The distribution of a person's money among these optional funds could not be changed more than once a year.
It would take an average of 15 months for money taken out of a person's paycheck to be actually invested in an individual fund. In the interim, the cash would likely go into a common money market fund offering lower interest.
Workers would not be permitted to borrow from their fund, even in times of serious emergency. Nor could they take a lump-sum payment from the fund when they retire.
Divorced couples would be required to split in half the money invested and the earnings derived from those investments during the years they were married.
None of these restrictions are guaranteed to become law. The 16-member commission will make recommendations to Bush in December, and then the president is expected to give the report to Congress as a blueprint for reforming Social Security.

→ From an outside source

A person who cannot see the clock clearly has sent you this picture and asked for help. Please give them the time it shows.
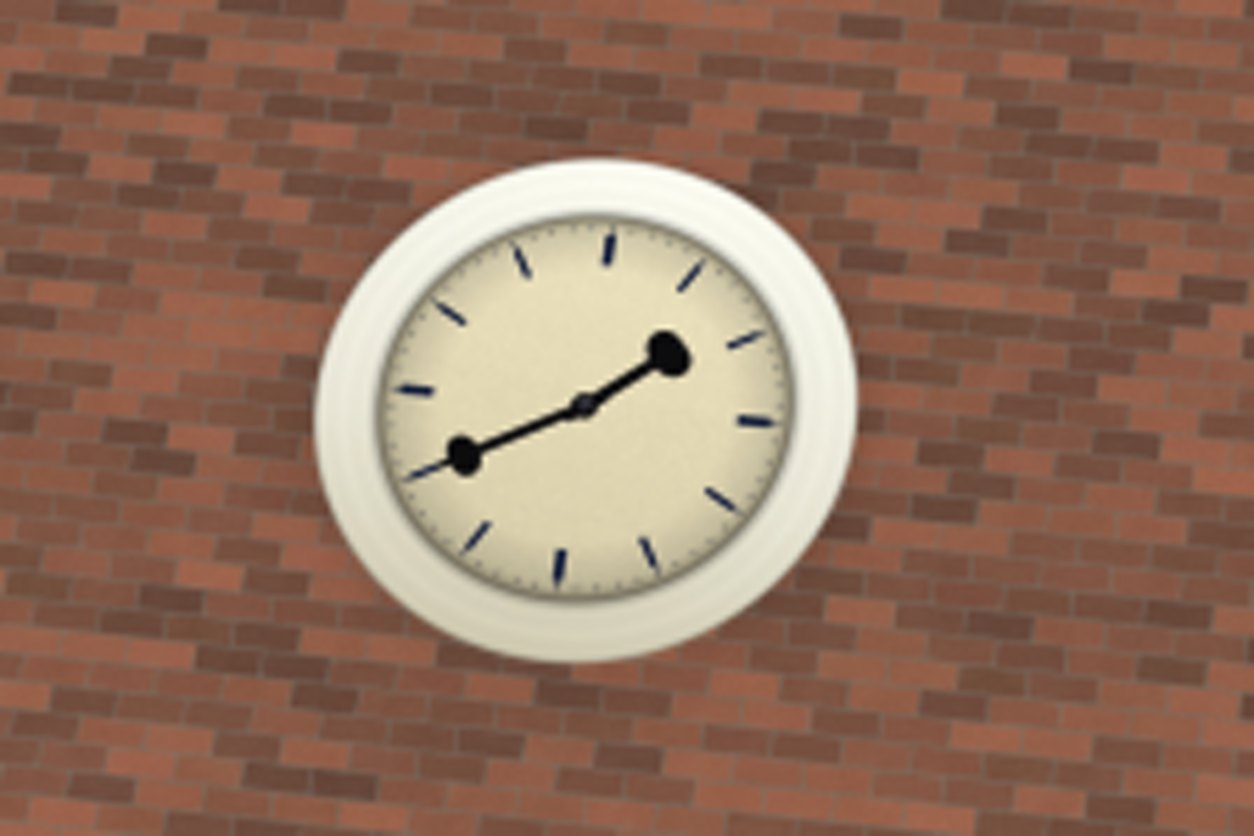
1:40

But commission members said these limitations would be necessary if Congress decides to allow Americans to set aside a small portion of their Social Security payroll taxes to invest in private investment accounts, as Bush has proposed. Without them, commission members said, the plan would be too expensive to administer and would not create a reliable retirement income for American workers.
Critics of the president's initiative have long argued that the high administrative costs of such a program would deprive investors of a good return. But members of the commission estimated that such a fund could be administered for a cost to individual investors of $13 a year.
"We can do this at a relatively low cost," said Robert C. Pozen, a commission member who also is vice chairman of Fidelity Investments.
Bush proposed the creation of private accounts as a way to improve the solvency of the program, which is expected to slip into the red in 2016 as a growing number of baby boomers retire. Experts think the income generated by private investments would compensate future retirees for what will be a necessary cut in the standard retirement benefits.
Former Sen. Daniel P. Moynihan said the commission's plan also could remedy the current inequities in the Social Security system, which allow many retirees _ most of them women _ to live in poverty.
Not only does the commission favor allowing men and women to evenly split their investment income upon divorce, but it also seems inclined to allow women who leave the work force during their child-bearing years to continue contributing to their investment accounts while unemployed.
At present, according to Robert Johnson, a commission member and chairman of BET Entertainment, white American families have an average net worth of $300,000 while African-American families average only $30,000. He said private accounts would increase the personal wealth of African-Americans, and teach inexperienced investors how to create their own investment portfolios.
Not all of the commission members supported imposing strict limitations on the private accounts. Johnson said he thought investors should be allowed to borrow from the funds in times of emergency or to withdraw all of their assets upon retirement if they wanted to start a new business.
But several members disagreed with Johnson, saying that lump-sum withdrawals or loans from the funds would undermine the primary purpose of the program, which is to finance retirement, and reinforce the criticism of those who have portrayed the creation of private accounts as a risky scheme.
Although some members expressed disappointment with the proposed 15-month lag in the time it would take for the government to deposit payroll taxes into private investment accounts, former Rep. Bill Frenzel, a commission member who works as a guest scholar at the Brookings Institution, said the delay is necessary in order to avoid imposing more federal paperwork requirements on small business owners.
Basically, the commission's proposal is patterned on the current 401(k) retirement investment program provided for federal workers. But many important elements of the commission's plan are still to be decided. For example, commission members have not yet disclosed what percentage of payroll taxes they would allow to be invested in private accounts. Many experts have talked about limiting it to 2 percent.
Nor have commission members decided how they would modify regular Social Security benefits for future retirees in order to save money and guarantee the solvency of the fund beyond 2016.
Although most Democrats oppose creating private accounts as part of the Social Security system, the commission members are evenly divided between Democrats and Republicans. All of the appointees to the commission are advocates of private accounts.
At the start of Friday's meeting, several Democratic commission members challenged their party to stop simply criticizing the idea of private accounts and, instead, offer a realistic alternative. "We have to go beyond pandering and demagoguery," said Sam Beard, a Democrat and founder of a group known as Economic Security 2000.